● **課題 1**: 下の抜粋によれば、詭弁を学ぶと安易に詭弁を使えなくなるのはなぜか。

● **文書の抜粋**:
****************************************
論理病……ビジネススクールに通うロジカルモンスターたちが聞けば、血相変えて怒り狂いそうなタイトルです。
さて、なにゆえこの本はこんなタイトルを冠することとなったのか。
そして、「詭弁を学ぶことの効能」とは何なのか。
同書の序文を覗いてみましょう。
第一に、詭弁を学ぶことで、相手の詭弁に騙されなくなる、
というのは多くの人が思いつくことであろうが、
これは間違いである。
少なくとも、半分は間違いである。
相手の詭弁に騙されることはマイナスであろうが、
騙されないことはまだマイナスでない、ゼロの状態にすぎない。
そんな消極的なものは効能の名に値しない。
だからここでは、より積極的に、次のように言い換えよう。
「詭弁を学ぶことで、相手の用いた詭弁を自らの議論の武器にすることができる」と。
第二に、したがって、詭弁を学ぶことで、
それを用いて議論の相手を翻弄することができる、
という考えも間違いである。
詭弁を学べば、詭弁を使うようになるのではなく、
むしろ安易に詭弁など使えなくなる。
自分が相手の詭弁を見分けられるようになったため、
逆にこちらが詭弁を使っても、すぐに見破られるのではないかと恐れてしまうからだ。
****************************************
[データソースの項目]
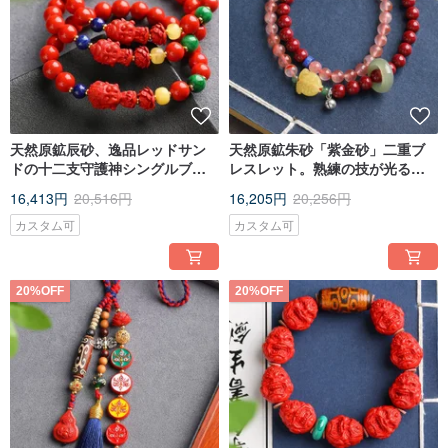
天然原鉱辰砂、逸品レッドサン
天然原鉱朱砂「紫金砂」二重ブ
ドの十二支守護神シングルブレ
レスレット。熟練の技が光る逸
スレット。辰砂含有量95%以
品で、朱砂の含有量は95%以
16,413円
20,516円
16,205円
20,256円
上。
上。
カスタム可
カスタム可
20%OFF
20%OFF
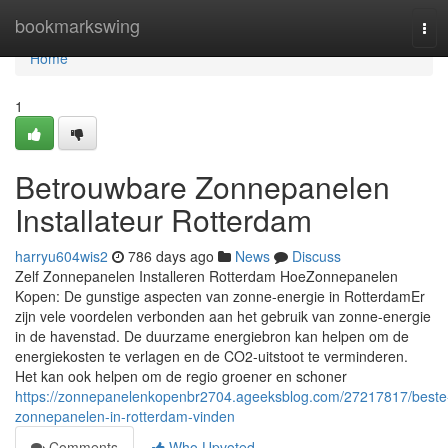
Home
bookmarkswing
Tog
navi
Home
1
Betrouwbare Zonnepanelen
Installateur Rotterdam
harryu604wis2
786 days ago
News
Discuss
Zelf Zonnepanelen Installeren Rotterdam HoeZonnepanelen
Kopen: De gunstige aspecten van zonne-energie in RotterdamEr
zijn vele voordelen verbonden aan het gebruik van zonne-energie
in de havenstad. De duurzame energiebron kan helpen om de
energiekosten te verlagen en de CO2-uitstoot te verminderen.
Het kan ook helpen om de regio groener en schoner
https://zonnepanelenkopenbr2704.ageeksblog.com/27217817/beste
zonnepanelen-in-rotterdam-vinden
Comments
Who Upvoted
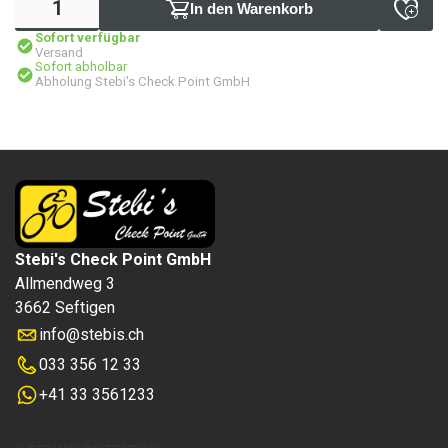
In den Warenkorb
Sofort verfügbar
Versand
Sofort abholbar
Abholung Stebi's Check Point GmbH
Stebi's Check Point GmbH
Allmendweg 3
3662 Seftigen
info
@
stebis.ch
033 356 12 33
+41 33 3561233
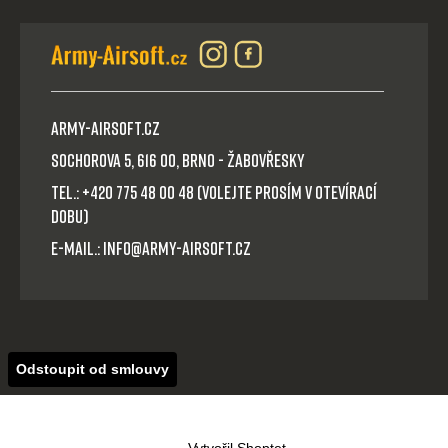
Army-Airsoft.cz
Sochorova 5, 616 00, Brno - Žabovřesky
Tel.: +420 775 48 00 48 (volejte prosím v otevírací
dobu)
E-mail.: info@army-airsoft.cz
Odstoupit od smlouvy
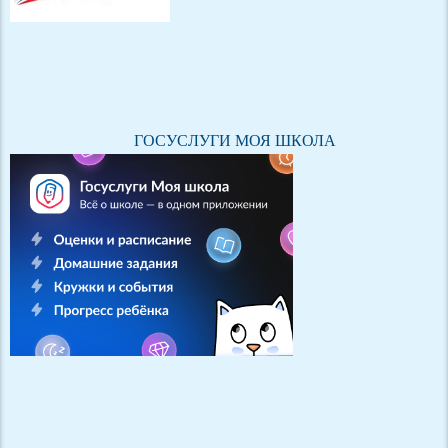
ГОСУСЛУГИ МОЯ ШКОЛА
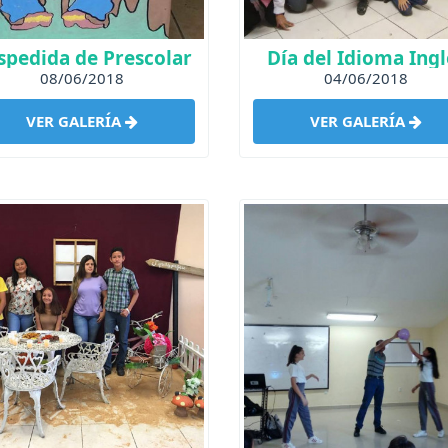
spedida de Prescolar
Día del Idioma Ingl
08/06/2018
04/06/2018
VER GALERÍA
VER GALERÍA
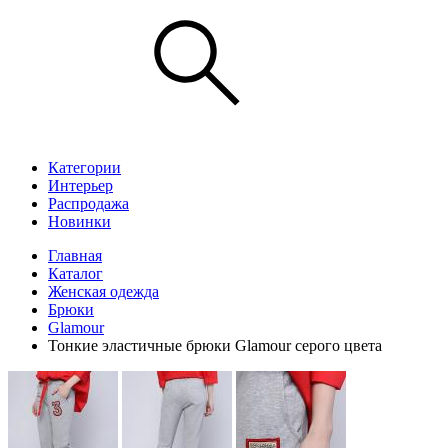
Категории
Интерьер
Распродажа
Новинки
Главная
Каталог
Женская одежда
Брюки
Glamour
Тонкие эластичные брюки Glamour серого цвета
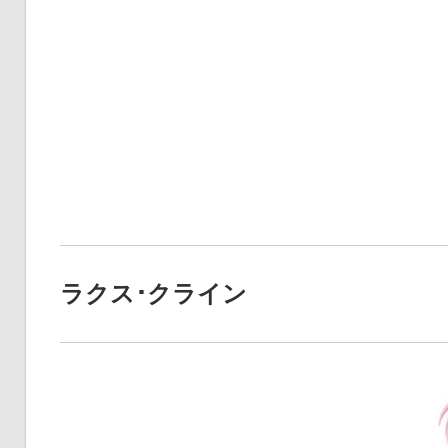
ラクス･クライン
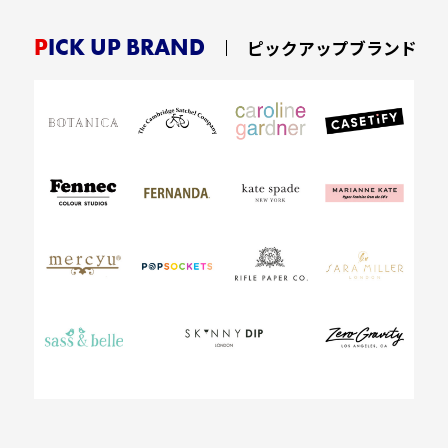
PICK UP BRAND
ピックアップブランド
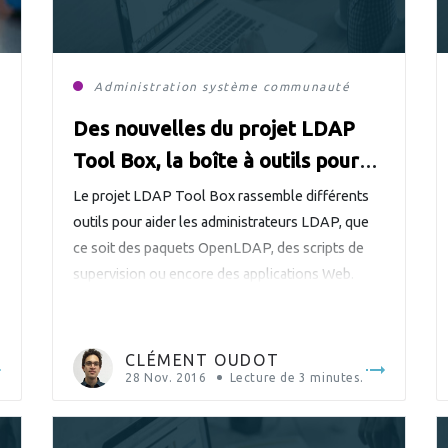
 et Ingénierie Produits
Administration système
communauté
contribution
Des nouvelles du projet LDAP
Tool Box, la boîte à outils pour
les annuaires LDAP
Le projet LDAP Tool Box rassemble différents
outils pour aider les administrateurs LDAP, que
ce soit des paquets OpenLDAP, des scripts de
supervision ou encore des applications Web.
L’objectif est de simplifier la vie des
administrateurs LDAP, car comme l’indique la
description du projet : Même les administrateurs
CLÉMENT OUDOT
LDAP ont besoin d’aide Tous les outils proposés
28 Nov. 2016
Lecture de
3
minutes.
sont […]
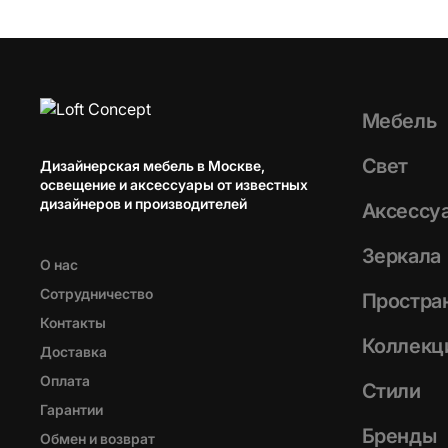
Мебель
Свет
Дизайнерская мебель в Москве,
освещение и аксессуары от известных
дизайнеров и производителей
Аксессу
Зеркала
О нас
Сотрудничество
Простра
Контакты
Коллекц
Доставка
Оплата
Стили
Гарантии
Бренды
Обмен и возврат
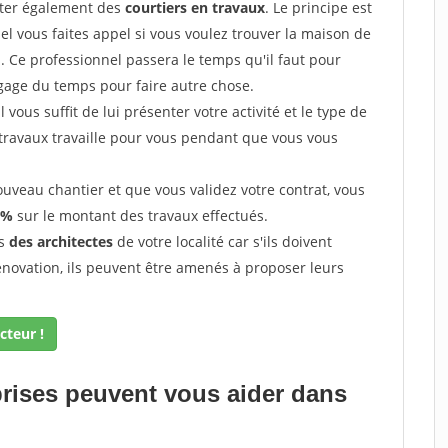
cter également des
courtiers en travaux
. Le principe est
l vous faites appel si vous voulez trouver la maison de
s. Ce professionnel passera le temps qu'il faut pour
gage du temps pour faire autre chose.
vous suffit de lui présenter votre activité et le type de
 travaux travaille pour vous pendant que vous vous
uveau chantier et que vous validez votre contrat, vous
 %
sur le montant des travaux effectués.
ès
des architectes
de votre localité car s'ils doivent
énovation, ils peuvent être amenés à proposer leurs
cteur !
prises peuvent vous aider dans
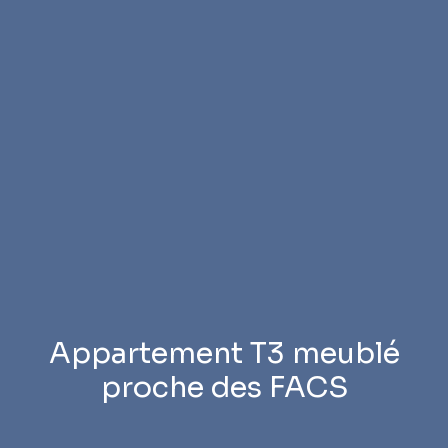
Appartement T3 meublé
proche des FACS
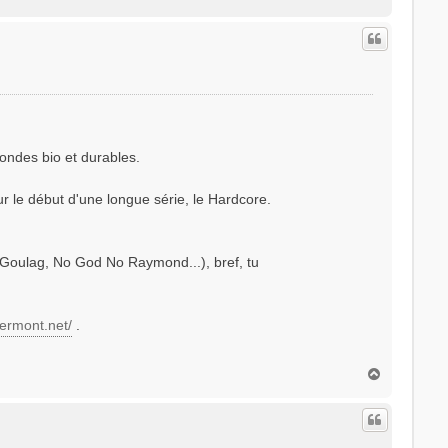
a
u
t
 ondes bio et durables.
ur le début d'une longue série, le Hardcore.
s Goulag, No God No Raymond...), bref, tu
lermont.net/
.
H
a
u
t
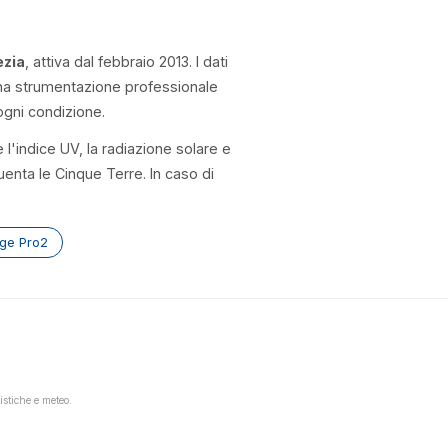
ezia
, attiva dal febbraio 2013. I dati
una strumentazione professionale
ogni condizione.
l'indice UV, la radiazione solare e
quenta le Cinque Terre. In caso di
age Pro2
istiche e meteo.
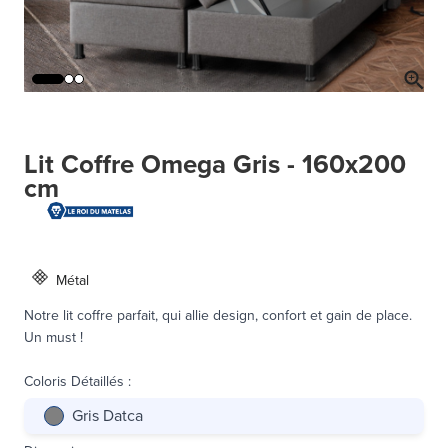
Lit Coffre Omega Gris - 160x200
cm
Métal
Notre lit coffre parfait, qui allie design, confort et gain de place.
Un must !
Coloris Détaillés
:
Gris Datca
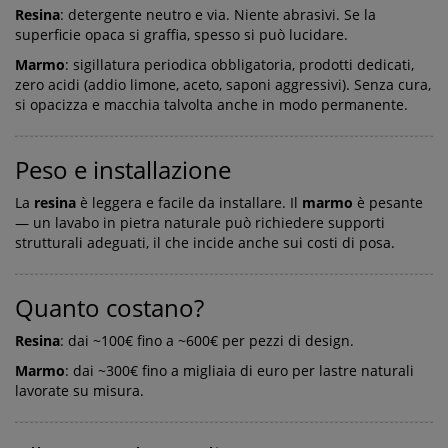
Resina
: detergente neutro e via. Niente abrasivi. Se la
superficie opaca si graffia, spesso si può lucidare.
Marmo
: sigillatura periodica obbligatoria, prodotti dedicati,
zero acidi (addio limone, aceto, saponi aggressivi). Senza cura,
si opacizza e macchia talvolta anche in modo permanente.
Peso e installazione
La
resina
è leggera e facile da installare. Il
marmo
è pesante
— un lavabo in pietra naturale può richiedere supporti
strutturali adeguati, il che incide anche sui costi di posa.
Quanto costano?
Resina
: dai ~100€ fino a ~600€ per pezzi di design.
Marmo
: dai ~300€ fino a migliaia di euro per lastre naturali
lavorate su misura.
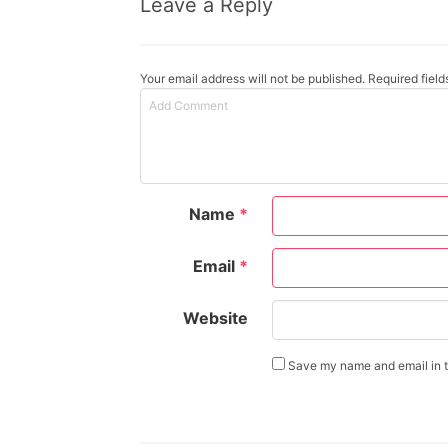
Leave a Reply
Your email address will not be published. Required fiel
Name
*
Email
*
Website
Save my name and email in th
****************************************
● **課題 2**: 上のデータの行のうち、「Lit Coffre Omega Gris - 160x200」を含む行で始まり「lavorate su misura.」を含む行で終わる部分を、両端の行も含めてそのまま写すこと。画像は答えに入れないこと。

● **回答 1**: 相手の詭弁を見分けられるようになったため、こちらが詭弁を使ってもすぐに見破られるのではないかと恐れてしまうからだ。

● **回答 2**:
Lit Coffre Omega Gris - 160x200
cm
Métal
Notre lit coffre parfait, qui allie design, confort et gain de place.
Un must !
Coloris Détaillés
:
Gris Datca
Resina
: detergente neutro e via. Niente abrasivi. Se la
superficie opaca si graffia, spesso si può lucidare.
Marmo
: sigillatura periodica obbligatoria, prodotti dedicati,
zero acidi (addio limone, aceto, saponi aggressivi). Senza cura,
si opacizza e macchia talvolta anche in modo permanente.
Peso e installazione
La
resina
è leggera e facile da installare. Il
marmo
è pesante
— un lavabo in pietra naturale può richiedere supporti
strutturali adeguati, il che incide anche sui costi di posa.
Quanto costano?
Resina
: dai ~100€ fino a ~600€ per pezzi di design.
Marmo
: dai ~300€ fino a migliaia di euro per lastre naturali
lavorate su misura.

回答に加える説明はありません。